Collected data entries
───
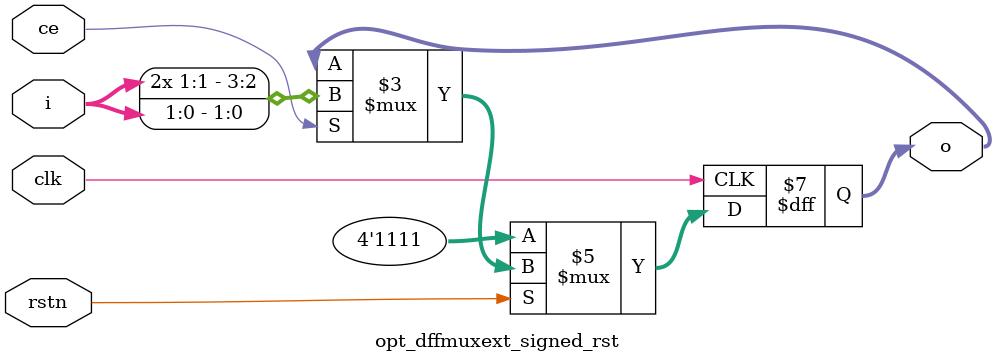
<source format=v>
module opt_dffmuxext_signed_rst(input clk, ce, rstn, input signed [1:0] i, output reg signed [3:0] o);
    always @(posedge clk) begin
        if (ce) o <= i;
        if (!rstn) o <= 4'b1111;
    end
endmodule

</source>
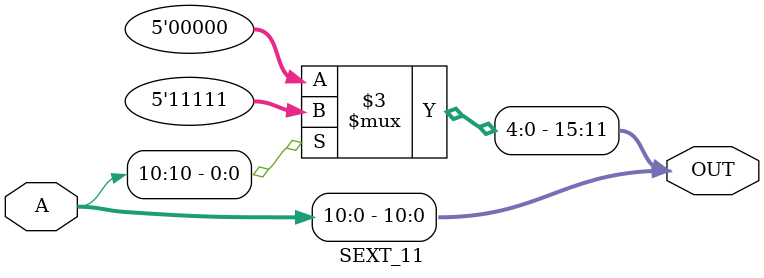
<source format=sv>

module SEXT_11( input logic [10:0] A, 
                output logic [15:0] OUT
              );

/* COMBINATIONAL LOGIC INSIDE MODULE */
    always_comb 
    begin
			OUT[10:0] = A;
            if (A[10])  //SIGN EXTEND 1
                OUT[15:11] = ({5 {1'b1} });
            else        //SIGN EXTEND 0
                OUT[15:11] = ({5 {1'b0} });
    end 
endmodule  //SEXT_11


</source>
───
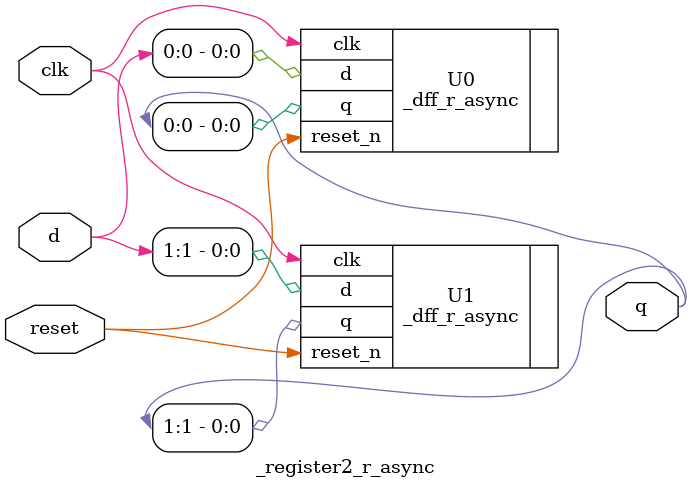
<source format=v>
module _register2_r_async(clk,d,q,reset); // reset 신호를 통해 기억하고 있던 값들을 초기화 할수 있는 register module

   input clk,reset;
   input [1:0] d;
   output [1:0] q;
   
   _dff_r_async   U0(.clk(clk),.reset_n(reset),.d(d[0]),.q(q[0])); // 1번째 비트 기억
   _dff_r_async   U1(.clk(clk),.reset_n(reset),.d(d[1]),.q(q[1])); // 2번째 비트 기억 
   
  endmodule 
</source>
───
WORK ORDER -> Scan the data above for the string "input". Copy every line in which it appears.

EXPECTED ANSWER ->
module opt_dffmuxext_signed_rst(input clk, ce, rstn, input signed [1:0] i, output reg signed [3:0] o);
module SEXT_11( input logic [10:0] A, 
   input clk,reset;
   input [1:0] d;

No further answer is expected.